Use Cookiecutter to bootstrap consistent pytest projects across an organization. Same skeleton, different teams, zero copy-paste drift.

Introduction

Cookiecutter is a powerful command-line utility that creates projects from templates, making it an excellent tool for standardizing and deploying pytest-based automation projects. Whether you’re setting up test automation for web applications, APIs, or mobile apps, Cookiecutter can help you bootstrap projects quickly while maintaining consistency across your organization.

In this article, we’ll explore how to create and deploy a comprehensive pytest automation project template using Cookiecutter, covering everything from basic setup to advanced deployment strategies.

Why use Cookiecutter for test automation?

The main issue you try to solve when deploying a cross-organization testing project is how to force the sources to be identical, but allow flexibility where it’s needed.

For that, Cookiecutter is an amazing tool that ensures:

  • Consistency - all team members start with the same project structure, coding standards, and configuration files.
  • Speed - reduces project setup time from hours to minutes by automating the creation of boilerplate code and configuration.
  • Best practices - embeds testing best practices, CI/CD configurations, and project organization patterns directly into the template.
  • Customization - allows for flexible project generation based on different requirements (web testing, API testing, mobile testing, etc.).
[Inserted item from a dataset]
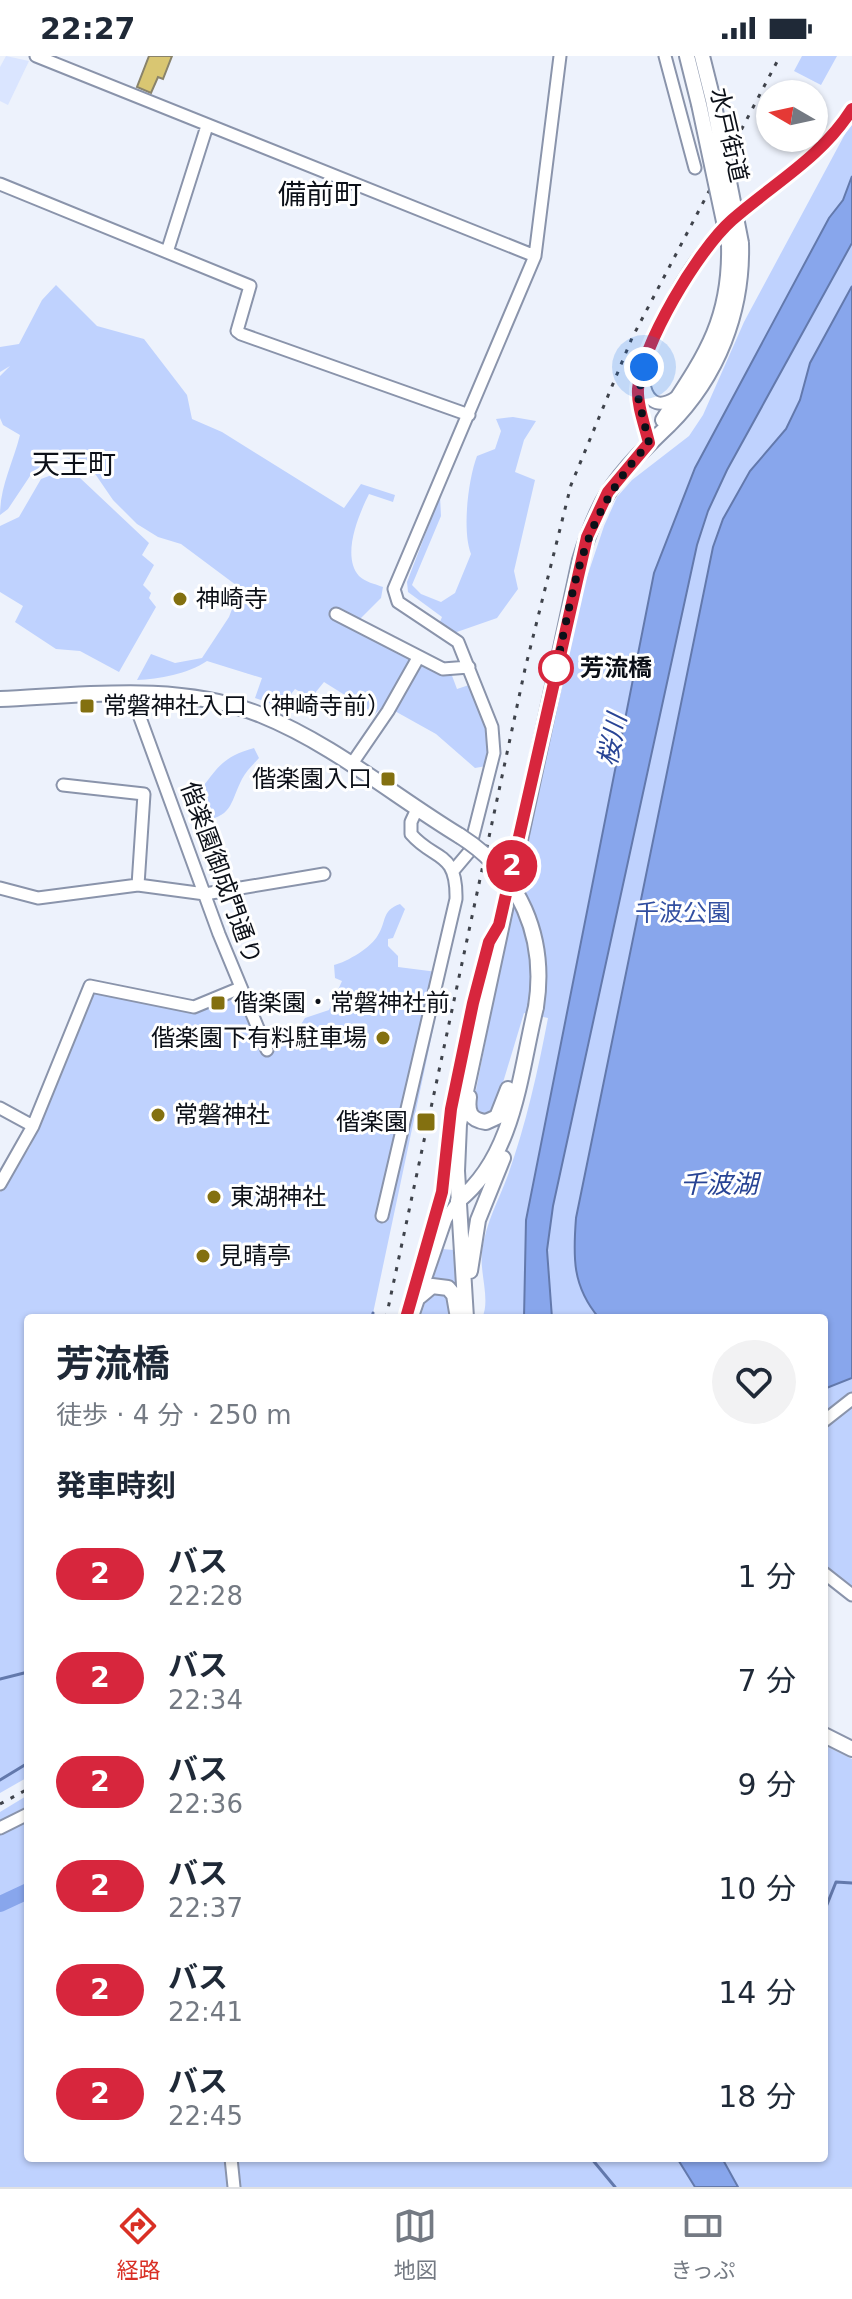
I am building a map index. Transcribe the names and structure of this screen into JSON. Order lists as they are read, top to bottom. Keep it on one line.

How to use templating for the deployment

Let’s use a simple automation project as an example. Edit the cookiecutter.json file with data about the test project:

{
  "project_name": "my-test-suite",
  "project_slug": "{{ cookiecutter.project_name|lower|replace(' ', '_') }}",
  "author_name": "Mor Dabastany",
  "python_version": "3.11",
  "test_target": ["web", "api", "mobile"],
  "use_pre_commit": "yes"
}

In pytest.ini we configure:

[pytest]
addopts = -v --strict-markers --tb=short
testpaths = tests
markers =
    smoke: smoke tests
    regression: regression tests
    api: API-only tests

In requirements.txt we put the packages we’re about to use:

pytest>=8.0.0
pytest-html
pytest-xdist
requests
pyyaml

Let’s deploy

Now, when we’d like to create a new project, we can use the project templating. We can also pack multiple conftest.py, fixtures.py, and other sources into the template, then deploy a custom project from the source template:

pip install cookiecutter
cookiecutter gh:your-org/pytest-template

Cookiecutter prompts for each variable defined in cookiecutter.json, then writes a fresh project tailored to the answers. Same skeleton, different teams, zero copy-paste drift.